Overzicht opdrachten
1/ Herhaal uit het tekstfragment over ds. Neerken letterlijk het gedeelte van "Contact met de" tot en met "van de vrouwenvereniging.".
2/ Beantwoord de volgende vragen aan de hand van het tekstfragment over ds. Neerken.
(a) Welke afstand moest ds. Neerken afleggen om de verst wonende gemeenteleden te bezoeken?
(b) Hoe vaak was de jeugd op zondagavond welkom in de pastorie?
(c) Hoeveel leden telde de gemeente Hoogstede in 1953?

Tekstfragment
####################

Evenals in de vorige gemeentes was ook hier ds. Neerken zeer trouw in zijn pastorale werk. Om de verst wonende gemeenteleden te bezoeken, moest hij een afstand afleggen van acht km. Hij deed het allemaal op z’n fiets met hulpmotor, want een auto had hij niet. De hulpmotor had hij gekregen van de kerkenraad in Dedemsvaart; in eerste instantie, omdat hij had bedankt voor het beroep van Bodegraven. Toen hij voor de tweede keer werd beroepen wilde hij de hulpmotor (die nog geleverd moest worden) niet meer hebben. De kerkenraad zette echter door en hij kreeg hem alsnog als dank voor bewezen diensten.
Contact met de gemeente is altijd belangrijk geweest voor ds. Neerken, dus ook hier ging hij samen met de ouderling op huisbezoek. Elk jaar een andere wijk. De jeugd kreeg ook hier weer ruimschoots de aandacht. Ds. Neerken bezocht de jeugdverenigingen en eenmaal per maand was de jeugd op zondagavond welkom in de pastorie. Tot op de dag van vandaag denken veel gemeenteleden met veel plezier terug aan die avonden.
Voor catechisatie werd altijd wel een gaatje gevonden: een belijdeniscatechisant, die nogal ver weg woonde, maar in dezelfde straat werkte waar de pastorie stond, was tussen de middag met zijn boterhammen welkom. Hij kreeg koffie én catechisatie.
In deze gemeente was mevrouw Neerken, evenals in Dedemsvaart, presidente van de vrouwenvereniging.
Als na het weekend de kinderen waren vertrokken, de was gedaan was, vroeg mevrouw Neerken vaak de vrouw van de koster, die naast de pastorie woonde, op de koffie. Koekjes konden dan niet altijd gepresenteerd worden. Daarmee hadden de kinderen Neerken de zondag daarvoor wel raad geweten, maar er was altijd wel ontbijtkoek. Toen bij de gereformeerde overburen een dochtertje werd geboren, moest de baby na twee dagen snel naar het ziekenhuis. De vader vertrok met het kind naar het ziekenhuis en de kraamvrouw bleef achter met twee jongetjes. Mevrouw Neerken kwam om haar te steunen, naast haar bed zitten. In Bodegraven herinnert men zich de Neerkens als trouwe, heelgewone hartelijke mensen, die sober leefden.
Hoogstede
In 1954 neemt ds. Neerken, als eerste predikant in een nieuw gevormde gemeente, een beroep aan naar zijn geboorteplaats Hoogstede. Dus terug naar Duitsland. De Altreformierte Kirche van Hoogstede maakt samen met een zevental andere gemeenten in de Graafschap Bentheim en een vijftal gemeenten in Oost-Friesland reeds lange tijd deel uit van de Gereformeerde Kerken in Nederland. Wat betreft de taal: tot 1970 werd in veel van deze kerken, b.v. ook in Emlichheim, niet zo ver van Hoogstede, uitsluitend in het Nederlands gepreekt en gezongen. Ds. Neerken hield de meeste diensten dan ook in het Nederlands. In de kerken, verder van de grens verwijderd, was men al eerder op Duits overgegaan. Preekte ds. Neerken in één van die kerken, dan hield bij de dienst in het Duits; iets wat voor hem ook geen groot probleem was. In 1953 was in Hoogstede een nieuwe kerk geïnstitueerd (Volgend jaar zal daaraan aandacht besteed worden in de gemeente Hoogstede). In 1953 telde de gemeente Hoogstede 274 leden. De gezondheid van ds. Neerken liet aan het eind van de jaren vijftig te wensen over.

####################

Aangeleverde gegevens
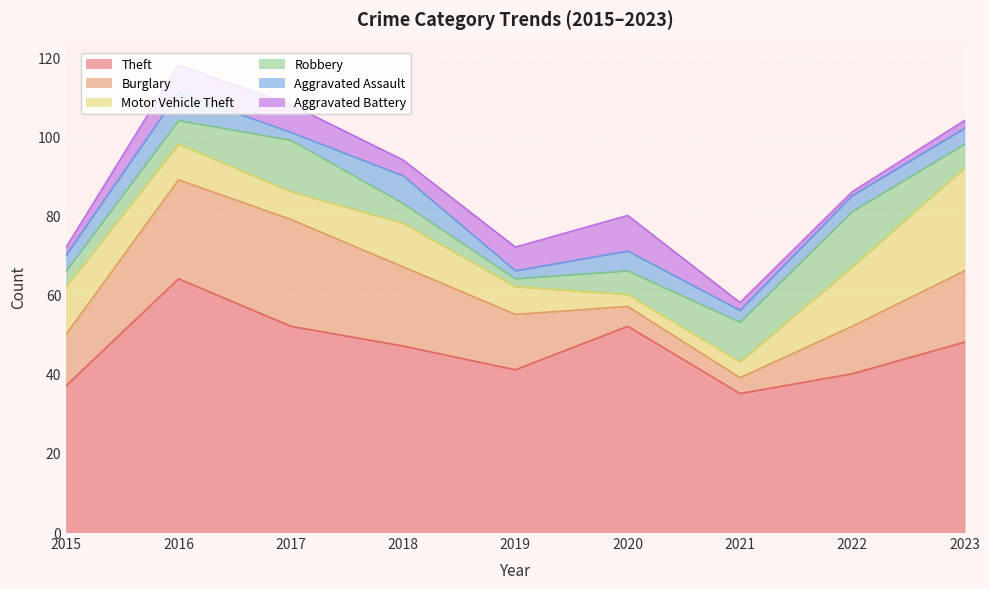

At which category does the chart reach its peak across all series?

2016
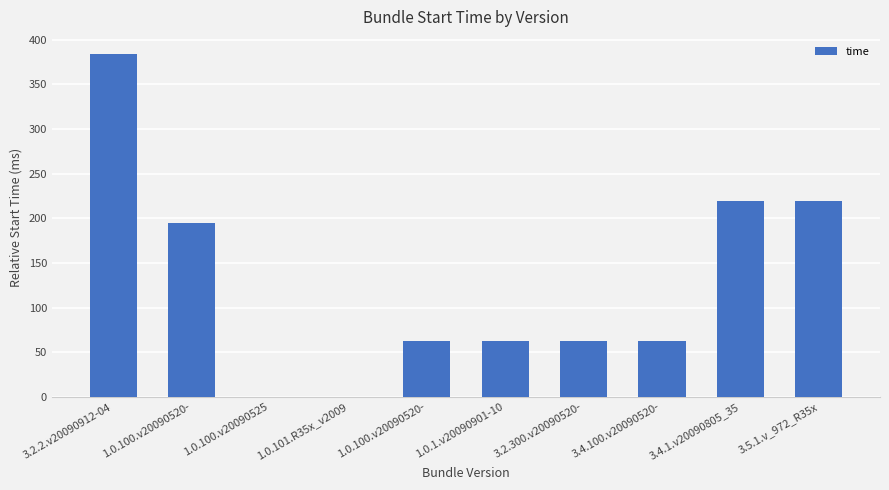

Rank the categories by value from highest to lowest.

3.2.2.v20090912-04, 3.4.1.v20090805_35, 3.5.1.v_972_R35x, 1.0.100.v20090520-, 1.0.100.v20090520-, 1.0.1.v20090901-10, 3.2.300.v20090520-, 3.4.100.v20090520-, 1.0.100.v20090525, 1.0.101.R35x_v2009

####################

Antwoorden per opdracht
1/
Contact met de gemeente is altijd belangrijk geweest voor ds. Neerken, dus ook hier ging hij samen met de ouderling op huisbezoek. Elk jaar een andere wijk. De jeugd kreeg ook hier weer ruimschoots de aandacht. Ds. Neerken bezocht de jeugdverenigingen en eenmaal per maand was de jeugd op zondagavond welkom in de pastorie. Tot op de dag van vandaag denken veel gemeenteleden met veel plezier terug aan die avonden.
Voor catechisatie werd altijd wel een gaatje gevonden: een belijdeniscatechisant, die nogal ver weg woonde, maar in dezelfde straat werkte waar de pastorie stond, was tussen de middag met zijn boterhammen welkom. Hij kreeg koffie én catechisatie.
In deze gemeente was mevrouw Neerken, evenals in Dedemsvaart, presidente van de vrouwenvereniging.

2/
(a) Acht kilometer.
(b) Eenmaal per maand.
(c) 274 leden.